By moving from the College of Science and Technology to the Medical School, Khalili said, faculty and researchers in the new department will promote their ability to carry out translational research.

“Working with the clinicians will provide us with a better understanding about these diseases and disorders, and the neurological problems associated with them,” he said. “And the clinicians will be able to better access information on the molecular mechanisms that lead to these diseases.”

He also emphasized that as researchers in the neuroscience department develop new diagnostics and treatments for these diseases, they will be able to more easily bring these tools to the clinic.

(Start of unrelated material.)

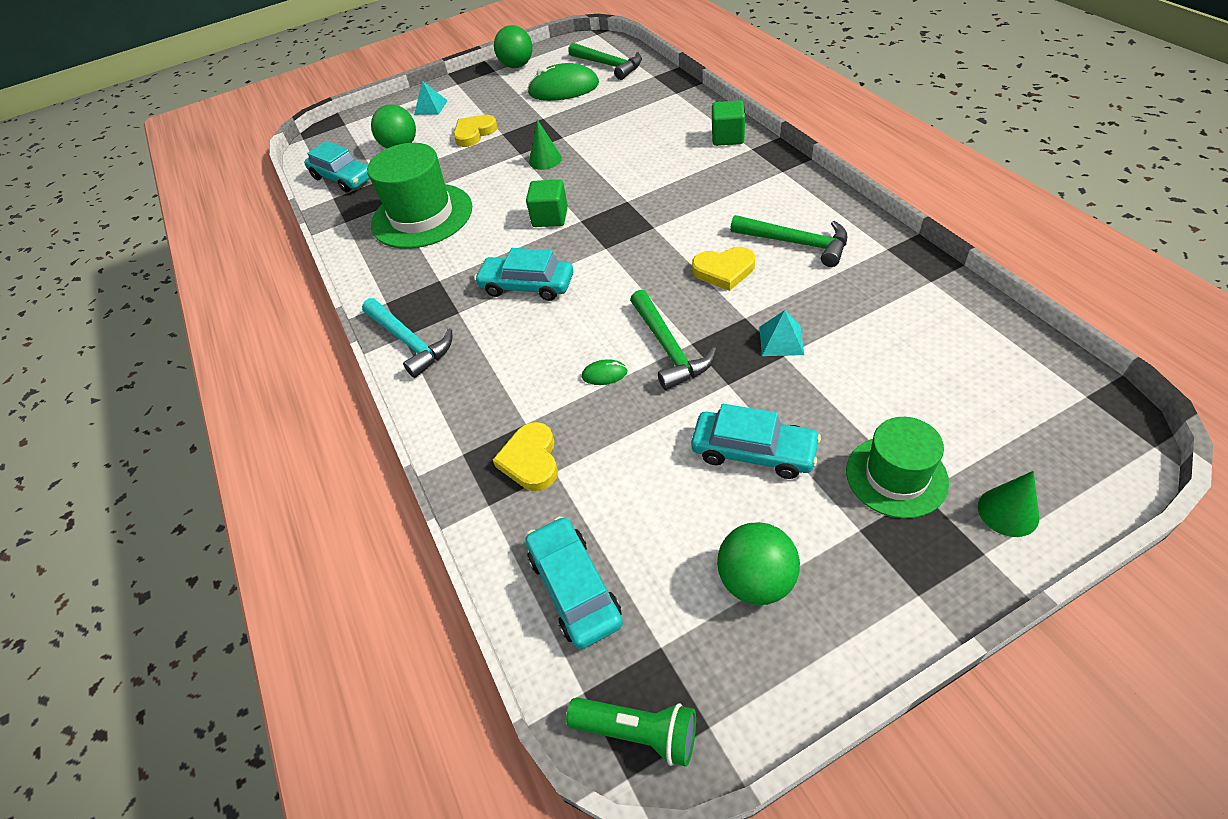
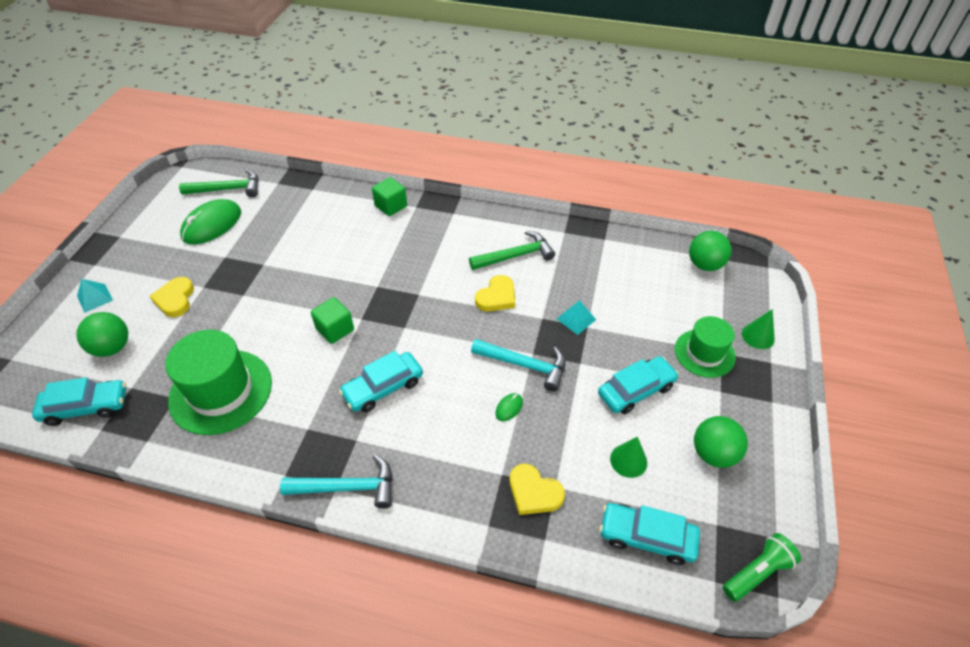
camera: 55 degrees left, 0 degrees up
green ball [494,25,533,68] -> green ball moved to [689,231,732,271]
green cone [529,120,562,170] -> green cone moved to [610,437,647,478]
green hammer [630,290,717,390] -> turquoise hammer [471,339,566,392]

Khalili said neuroscience professor Jay Rappaport will oversee the development of a new graduate program in biomedical neuroscience to train students for master’s and doctoral degrees, and will serve as the director of graduate programs in the department of neuroscience.

He added that M.D./Ph.D. students may also enroll in the program.

A search for the permanent chair is under way; in the meantime, Khalili is working with Daly to develop a strategic plan for the new department. The department plans to recruit up to five new faculty over the next three years that would complement ongoing programs within the department and bring new basic scientists to the School of Medicine.

Although now affiliated with the School of Medicine, the Center for Neurovirology and the neuroscience department will continue to be housed on the second floor of the Biology Life Sciences Building on Main Campus until the new Medical School building is completed, according to Khalili. And they won’t detach themselves from their colleagues in non-medical departments; rather, they plan to enlist the cooperation of, and promote collaborations with, other units within the University, such as the psychology department in the College of Liberal Arts.

“We are actually extending our interactions and collaborations with other departments such as biology, psychology and engineering,” Khalili said. “We view this as an opportunity to enhance and develop our mutual research interests.”